▸ QUESTIONS
**a.** List every condition that the forum post below on monotonic interactions places on the entries of the matrix \Xi.
**b.** Using the forum post below on monotonic interactions, decide whether each statement agrees with it: (i) The interaction involves two ordinal predictors. (ii) The author knows a formal name for the matrix described. (iii) The approach being adapted comes from brms. Answer yes or no for each, and quote the deciding words.

▸ TEXT BLOCK
--------------------------------
Interaction of two monotonic effects

I’m trying to figure out how to deal with the coefficients interaction of two ordinal predictors. Specifically, I’m trying to adapt brms’s monotonic effects approach, so that increasing the level of either predictor will increase the proportion of the interaction’s coefficient.

Let the interaction term between level i of predictor 1 and level j of predictor 2 be
\eta_{i,j} = b \xi_{i,j}, where
\Xi is a I by J matrix in which \xi_{1,1} = 0, \xi_{I,J} = 1, \xi_{i,j} \in (0,1) for all other i and j, \xi_{i,j} < \xi_{i+1,j}, and \xi_{i,j} < \xi_{i,j+1}. In other words, it’s a matrix of proportions that increases along both rows and columns. I’m not sure if there’s a formal name for this type of matrix, but if anyone knows one I’d love to hear it.

Does this seem like a reasonable way to construct a monotonic interaction?
--------------------------------
▸ DATASET EXTRACT

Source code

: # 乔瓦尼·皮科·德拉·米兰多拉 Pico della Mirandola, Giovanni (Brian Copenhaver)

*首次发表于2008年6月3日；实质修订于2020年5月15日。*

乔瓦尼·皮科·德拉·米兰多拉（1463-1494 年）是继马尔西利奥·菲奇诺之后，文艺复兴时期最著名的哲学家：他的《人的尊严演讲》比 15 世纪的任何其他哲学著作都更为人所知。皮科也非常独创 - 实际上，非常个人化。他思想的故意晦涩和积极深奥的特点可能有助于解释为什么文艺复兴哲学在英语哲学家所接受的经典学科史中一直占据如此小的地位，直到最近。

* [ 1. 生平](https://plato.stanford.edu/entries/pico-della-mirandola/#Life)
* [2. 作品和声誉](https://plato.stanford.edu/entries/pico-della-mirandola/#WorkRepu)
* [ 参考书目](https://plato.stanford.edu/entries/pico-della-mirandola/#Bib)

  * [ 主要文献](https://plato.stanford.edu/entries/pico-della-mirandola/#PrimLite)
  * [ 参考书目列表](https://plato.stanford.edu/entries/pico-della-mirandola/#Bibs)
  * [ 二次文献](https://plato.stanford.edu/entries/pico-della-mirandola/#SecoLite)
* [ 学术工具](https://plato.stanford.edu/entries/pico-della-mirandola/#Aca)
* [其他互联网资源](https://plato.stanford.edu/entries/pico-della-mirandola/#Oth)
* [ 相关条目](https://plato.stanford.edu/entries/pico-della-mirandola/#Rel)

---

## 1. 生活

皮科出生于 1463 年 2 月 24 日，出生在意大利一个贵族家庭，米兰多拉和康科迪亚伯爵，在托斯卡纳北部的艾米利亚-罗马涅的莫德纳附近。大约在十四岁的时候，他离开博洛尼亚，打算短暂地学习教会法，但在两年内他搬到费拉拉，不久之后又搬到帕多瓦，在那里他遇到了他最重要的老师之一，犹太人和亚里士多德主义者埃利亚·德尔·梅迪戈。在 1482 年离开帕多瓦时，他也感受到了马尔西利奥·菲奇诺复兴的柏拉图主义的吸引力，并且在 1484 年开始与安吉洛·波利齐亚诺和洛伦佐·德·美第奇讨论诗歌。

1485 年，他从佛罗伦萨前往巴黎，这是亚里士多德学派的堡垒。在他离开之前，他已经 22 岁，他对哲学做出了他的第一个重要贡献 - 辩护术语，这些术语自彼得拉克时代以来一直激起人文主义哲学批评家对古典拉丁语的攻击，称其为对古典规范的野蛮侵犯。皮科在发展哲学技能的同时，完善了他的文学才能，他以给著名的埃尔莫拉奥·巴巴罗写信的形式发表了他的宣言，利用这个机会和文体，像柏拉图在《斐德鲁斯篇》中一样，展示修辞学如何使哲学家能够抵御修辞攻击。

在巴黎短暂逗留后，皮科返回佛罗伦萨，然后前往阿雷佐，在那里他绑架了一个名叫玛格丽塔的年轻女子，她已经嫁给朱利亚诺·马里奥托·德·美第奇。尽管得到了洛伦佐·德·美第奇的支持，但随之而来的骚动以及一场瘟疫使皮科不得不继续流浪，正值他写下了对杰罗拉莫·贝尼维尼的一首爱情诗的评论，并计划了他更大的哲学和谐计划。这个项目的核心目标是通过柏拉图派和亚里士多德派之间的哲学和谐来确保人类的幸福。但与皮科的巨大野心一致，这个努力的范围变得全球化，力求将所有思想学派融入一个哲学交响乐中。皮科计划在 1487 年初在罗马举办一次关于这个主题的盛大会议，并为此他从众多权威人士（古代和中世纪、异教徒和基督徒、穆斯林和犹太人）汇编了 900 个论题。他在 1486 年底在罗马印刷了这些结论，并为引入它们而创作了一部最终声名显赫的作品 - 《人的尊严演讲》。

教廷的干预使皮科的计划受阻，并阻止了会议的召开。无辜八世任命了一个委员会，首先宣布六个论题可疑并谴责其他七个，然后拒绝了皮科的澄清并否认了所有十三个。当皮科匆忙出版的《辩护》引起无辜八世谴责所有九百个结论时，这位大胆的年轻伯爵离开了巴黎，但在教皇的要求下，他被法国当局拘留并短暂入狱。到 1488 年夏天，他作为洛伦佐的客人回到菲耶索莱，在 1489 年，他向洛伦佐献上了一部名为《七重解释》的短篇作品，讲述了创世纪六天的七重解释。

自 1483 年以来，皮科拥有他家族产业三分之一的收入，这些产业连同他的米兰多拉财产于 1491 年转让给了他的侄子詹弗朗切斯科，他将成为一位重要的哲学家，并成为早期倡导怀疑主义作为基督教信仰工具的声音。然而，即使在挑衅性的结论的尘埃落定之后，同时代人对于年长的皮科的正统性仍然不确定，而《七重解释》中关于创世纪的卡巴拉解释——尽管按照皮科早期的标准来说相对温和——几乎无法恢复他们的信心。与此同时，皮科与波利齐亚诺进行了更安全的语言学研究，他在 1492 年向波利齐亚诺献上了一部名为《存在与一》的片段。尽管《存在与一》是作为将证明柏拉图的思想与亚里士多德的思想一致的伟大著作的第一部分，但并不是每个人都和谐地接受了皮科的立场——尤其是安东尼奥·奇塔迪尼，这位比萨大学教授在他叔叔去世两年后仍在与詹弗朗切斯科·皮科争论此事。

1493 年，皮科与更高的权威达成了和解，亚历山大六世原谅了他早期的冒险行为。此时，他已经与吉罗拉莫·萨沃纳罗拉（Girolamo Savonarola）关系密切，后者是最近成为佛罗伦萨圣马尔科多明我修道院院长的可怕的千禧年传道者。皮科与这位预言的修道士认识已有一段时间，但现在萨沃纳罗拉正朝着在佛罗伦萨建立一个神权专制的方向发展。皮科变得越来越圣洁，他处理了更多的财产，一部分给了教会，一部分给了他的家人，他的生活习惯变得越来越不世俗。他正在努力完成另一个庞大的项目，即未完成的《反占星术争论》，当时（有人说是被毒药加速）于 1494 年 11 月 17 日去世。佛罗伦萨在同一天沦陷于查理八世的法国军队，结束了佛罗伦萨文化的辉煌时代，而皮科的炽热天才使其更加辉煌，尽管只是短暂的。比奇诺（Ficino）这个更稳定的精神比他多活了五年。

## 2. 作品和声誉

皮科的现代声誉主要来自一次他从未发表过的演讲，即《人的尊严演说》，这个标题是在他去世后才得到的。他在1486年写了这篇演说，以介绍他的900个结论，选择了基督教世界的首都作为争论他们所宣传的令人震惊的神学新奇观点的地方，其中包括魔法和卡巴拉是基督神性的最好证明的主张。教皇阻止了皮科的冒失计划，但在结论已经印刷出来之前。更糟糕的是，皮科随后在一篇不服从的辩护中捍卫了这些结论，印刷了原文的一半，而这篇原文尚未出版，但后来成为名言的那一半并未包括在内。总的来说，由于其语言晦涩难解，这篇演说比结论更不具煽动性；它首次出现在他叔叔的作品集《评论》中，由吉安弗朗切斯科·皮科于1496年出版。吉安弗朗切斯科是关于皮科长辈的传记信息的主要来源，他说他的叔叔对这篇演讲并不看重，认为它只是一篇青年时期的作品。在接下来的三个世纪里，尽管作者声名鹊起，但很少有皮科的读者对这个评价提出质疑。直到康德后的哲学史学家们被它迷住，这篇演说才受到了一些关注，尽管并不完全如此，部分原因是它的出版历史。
--------------------------------
▸ SOLUTIONS IN ORDER
**a.**
- \xi_{1,1} = 0
- \xi_{I,J} = 1
- \xi_{i,j} \in (0,1) for all other i and j
- \xi_{i,j} < \xi_{i+1,j}
- \xi_{i,j} < \xi_{i,j+1}

**b.**
(i) Yes: "interaction of two ordinal predictors"
(ii) No: "I’m not sure if there’s a formal name for this type of matrix"
(iii) Yes: "adapt brms’s monotonic effects approach"